Records supplied
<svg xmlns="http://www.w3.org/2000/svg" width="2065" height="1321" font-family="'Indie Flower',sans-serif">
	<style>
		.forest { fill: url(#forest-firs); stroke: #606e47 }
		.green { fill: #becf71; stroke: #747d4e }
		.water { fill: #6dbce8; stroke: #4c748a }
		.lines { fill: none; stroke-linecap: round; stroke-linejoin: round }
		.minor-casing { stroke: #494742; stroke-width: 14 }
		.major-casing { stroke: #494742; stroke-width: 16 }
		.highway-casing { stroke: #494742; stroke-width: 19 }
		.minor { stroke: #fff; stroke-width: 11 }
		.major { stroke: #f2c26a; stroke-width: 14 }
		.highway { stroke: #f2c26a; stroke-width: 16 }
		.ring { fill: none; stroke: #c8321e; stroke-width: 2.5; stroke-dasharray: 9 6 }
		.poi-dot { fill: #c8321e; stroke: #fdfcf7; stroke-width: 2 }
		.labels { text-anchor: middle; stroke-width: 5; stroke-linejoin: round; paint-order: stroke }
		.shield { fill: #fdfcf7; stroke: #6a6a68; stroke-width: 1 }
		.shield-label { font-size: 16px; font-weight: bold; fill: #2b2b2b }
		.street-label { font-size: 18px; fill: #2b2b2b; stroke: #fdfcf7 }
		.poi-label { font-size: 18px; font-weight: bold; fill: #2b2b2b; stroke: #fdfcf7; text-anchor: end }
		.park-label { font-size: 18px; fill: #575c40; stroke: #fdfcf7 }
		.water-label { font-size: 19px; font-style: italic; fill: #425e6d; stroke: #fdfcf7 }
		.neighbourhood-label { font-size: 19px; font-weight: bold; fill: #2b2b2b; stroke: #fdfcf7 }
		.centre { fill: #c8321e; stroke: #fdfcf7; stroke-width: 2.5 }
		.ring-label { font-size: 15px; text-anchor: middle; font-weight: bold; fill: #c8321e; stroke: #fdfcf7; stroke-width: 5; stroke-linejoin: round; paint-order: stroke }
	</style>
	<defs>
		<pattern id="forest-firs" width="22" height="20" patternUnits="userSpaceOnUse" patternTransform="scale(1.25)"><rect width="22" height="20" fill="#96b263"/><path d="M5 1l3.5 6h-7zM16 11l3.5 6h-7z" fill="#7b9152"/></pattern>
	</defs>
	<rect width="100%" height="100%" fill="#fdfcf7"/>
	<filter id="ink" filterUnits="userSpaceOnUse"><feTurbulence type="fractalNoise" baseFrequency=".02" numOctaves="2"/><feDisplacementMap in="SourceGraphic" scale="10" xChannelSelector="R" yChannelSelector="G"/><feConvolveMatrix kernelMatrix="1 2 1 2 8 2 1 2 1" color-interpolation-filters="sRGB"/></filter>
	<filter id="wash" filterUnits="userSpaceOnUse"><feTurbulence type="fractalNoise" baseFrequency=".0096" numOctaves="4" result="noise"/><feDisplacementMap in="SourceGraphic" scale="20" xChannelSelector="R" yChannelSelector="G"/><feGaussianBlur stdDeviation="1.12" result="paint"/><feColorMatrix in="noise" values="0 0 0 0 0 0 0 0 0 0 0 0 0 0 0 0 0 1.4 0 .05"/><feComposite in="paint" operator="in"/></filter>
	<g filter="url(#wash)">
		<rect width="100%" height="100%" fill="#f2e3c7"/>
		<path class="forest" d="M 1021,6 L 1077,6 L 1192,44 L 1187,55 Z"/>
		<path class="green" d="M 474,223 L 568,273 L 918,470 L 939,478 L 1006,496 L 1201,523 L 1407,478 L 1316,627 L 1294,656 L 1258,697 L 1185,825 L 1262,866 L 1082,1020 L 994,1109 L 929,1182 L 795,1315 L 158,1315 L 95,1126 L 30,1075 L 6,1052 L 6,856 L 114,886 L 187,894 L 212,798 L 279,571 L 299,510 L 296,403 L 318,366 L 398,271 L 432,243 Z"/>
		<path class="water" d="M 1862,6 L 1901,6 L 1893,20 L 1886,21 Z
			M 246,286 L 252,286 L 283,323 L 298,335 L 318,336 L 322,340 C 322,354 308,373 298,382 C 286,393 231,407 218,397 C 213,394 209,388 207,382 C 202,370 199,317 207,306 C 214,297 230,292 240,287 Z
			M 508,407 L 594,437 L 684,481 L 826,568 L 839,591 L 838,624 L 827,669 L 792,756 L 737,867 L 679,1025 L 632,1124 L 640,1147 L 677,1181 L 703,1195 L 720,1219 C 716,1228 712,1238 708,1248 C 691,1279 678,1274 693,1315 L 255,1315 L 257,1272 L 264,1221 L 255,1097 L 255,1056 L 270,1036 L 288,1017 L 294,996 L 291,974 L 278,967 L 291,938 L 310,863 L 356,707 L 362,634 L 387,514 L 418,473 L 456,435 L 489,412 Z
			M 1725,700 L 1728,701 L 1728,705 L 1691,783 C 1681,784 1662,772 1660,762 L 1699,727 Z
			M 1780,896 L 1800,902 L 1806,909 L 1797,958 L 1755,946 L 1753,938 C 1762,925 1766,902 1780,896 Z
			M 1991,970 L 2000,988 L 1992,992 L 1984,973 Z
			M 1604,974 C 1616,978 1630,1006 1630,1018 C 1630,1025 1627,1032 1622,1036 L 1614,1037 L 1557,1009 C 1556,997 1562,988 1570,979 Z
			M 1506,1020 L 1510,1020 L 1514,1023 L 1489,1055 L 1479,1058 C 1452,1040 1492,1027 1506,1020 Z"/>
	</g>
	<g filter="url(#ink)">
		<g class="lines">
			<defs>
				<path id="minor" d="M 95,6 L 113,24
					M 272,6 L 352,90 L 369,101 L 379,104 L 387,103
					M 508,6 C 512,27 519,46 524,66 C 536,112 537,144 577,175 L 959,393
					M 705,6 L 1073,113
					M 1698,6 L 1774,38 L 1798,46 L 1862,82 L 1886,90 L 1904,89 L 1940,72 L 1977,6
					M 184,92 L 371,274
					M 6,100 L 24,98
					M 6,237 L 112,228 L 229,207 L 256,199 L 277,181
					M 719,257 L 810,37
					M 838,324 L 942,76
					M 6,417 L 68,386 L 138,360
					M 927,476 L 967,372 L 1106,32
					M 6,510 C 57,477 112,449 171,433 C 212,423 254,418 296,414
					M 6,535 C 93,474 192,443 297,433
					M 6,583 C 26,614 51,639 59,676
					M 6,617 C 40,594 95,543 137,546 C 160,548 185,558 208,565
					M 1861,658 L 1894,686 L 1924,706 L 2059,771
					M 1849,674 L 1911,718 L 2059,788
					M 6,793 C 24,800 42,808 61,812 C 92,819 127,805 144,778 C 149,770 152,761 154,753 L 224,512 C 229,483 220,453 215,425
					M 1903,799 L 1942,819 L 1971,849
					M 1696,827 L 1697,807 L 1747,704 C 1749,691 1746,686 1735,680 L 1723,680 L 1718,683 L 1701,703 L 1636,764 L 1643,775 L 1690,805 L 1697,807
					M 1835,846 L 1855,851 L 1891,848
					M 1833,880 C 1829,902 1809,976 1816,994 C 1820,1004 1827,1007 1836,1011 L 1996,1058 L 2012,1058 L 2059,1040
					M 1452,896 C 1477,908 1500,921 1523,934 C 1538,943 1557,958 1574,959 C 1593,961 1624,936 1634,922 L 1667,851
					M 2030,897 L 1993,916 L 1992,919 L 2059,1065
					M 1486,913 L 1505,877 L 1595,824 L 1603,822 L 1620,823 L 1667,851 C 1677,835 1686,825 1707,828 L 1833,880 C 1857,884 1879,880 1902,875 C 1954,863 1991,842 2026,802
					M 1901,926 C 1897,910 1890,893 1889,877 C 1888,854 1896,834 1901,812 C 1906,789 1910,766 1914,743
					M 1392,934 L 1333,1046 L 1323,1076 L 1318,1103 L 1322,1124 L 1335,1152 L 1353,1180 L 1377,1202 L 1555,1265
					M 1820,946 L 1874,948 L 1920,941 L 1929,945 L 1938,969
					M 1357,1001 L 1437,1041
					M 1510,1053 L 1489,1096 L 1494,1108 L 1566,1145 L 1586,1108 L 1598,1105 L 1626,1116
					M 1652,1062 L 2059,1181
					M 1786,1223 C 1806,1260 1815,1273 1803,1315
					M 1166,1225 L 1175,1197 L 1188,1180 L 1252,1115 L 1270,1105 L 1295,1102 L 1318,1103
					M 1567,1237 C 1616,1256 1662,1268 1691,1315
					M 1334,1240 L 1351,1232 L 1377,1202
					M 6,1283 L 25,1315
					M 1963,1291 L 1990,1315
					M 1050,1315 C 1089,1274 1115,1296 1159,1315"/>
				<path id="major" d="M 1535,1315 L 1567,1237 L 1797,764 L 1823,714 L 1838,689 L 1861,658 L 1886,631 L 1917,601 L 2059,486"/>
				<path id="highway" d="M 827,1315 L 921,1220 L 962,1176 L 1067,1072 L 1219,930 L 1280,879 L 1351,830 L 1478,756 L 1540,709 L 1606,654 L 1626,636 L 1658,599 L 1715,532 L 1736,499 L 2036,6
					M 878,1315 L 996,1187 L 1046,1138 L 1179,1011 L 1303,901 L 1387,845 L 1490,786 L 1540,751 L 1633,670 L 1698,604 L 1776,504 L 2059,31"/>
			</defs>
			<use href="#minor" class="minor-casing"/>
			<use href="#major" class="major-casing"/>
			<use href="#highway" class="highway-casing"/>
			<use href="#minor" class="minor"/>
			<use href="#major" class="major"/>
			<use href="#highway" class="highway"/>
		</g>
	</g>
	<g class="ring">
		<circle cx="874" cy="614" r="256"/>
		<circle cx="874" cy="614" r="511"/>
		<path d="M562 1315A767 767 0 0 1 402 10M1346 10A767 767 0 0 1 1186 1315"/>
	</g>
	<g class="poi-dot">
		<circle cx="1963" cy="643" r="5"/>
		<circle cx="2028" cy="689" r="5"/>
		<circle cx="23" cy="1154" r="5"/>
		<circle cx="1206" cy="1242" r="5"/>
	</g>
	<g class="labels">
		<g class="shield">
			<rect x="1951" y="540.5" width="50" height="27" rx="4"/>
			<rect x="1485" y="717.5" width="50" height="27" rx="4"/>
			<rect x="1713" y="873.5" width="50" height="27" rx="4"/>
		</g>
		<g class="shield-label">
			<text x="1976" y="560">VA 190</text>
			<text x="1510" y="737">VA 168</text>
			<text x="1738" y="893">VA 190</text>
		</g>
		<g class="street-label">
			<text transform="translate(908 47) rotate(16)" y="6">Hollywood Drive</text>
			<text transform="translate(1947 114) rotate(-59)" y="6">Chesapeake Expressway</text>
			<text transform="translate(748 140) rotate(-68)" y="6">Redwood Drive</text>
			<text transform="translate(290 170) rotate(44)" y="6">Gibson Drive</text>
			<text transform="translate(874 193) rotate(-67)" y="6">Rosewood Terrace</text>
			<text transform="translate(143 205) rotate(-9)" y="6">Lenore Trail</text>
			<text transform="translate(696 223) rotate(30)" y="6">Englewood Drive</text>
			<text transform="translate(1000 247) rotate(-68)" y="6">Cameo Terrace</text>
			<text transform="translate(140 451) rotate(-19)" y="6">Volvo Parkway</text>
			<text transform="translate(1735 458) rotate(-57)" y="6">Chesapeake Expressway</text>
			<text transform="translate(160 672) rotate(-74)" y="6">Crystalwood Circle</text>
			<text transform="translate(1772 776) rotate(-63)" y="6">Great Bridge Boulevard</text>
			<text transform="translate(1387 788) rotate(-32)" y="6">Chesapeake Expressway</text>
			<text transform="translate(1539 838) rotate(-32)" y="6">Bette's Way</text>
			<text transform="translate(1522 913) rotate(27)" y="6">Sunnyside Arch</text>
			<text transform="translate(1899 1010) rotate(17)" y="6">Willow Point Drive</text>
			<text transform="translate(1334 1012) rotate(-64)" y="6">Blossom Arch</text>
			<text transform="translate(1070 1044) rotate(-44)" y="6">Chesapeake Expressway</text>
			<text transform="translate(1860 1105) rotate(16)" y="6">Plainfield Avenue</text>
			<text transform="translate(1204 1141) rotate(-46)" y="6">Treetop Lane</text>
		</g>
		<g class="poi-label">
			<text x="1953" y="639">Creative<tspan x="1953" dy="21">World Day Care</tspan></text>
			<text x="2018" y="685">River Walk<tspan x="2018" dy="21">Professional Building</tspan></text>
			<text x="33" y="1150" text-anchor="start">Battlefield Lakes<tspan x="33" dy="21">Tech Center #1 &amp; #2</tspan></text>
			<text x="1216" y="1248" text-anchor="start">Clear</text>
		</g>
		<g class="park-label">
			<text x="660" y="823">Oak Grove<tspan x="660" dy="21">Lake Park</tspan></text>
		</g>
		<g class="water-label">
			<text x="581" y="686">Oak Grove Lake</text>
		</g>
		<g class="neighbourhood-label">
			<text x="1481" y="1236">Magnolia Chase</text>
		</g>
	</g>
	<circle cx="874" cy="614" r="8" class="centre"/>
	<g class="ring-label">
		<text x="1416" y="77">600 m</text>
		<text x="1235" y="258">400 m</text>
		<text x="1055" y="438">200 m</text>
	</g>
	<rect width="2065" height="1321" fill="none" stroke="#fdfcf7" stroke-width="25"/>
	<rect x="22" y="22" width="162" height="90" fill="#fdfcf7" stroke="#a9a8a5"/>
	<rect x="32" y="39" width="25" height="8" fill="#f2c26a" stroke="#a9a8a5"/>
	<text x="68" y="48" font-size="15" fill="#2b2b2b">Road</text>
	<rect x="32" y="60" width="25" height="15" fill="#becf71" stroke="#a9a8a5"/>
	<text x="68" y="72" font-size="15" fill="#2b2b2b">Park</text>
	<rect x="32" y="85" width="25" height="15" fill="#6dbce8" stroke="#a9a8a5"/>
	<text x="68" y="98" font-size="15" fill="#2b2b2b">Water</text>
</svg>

Problem statement
If a line in the material above contains the word "feDisplacementMap", copy it.

Result of this task
	<filter id="ink" filterUnits="userSpaceOnUse"><feTurbulence type="fractalNoise" baseFrequency=".02" numOctaves="2"/><feDisplacementMap in="SourceGraphic" scale="10" xChannelSelector="R" yChannelSelector="G"/><feConvolveMatrix kernelMatrix="1 2 1 2 8 2 1 2 1" color-interpolation-filters="sRGB"/></filter>
	<filter id="wash" filterUnits="userSpaceOnUse"><feTurbulence type="fractalNoise" baseFrequency=".0096" numOctaves="4" result="noise"/><feDisplacementMap in="SourceGraphic" scale="20" xChannelSelector="R" yChannelSelector="G"/><feGaussianBlur stdDeviation="1.12" result="paint"/><feColorMatrix in="noise" values="0 0 0 0 0 0 0 0 0 0 0 0 0 0 0 0 0 1.4 0 .05"/><feComposite in="paint" operator="in"/></filter>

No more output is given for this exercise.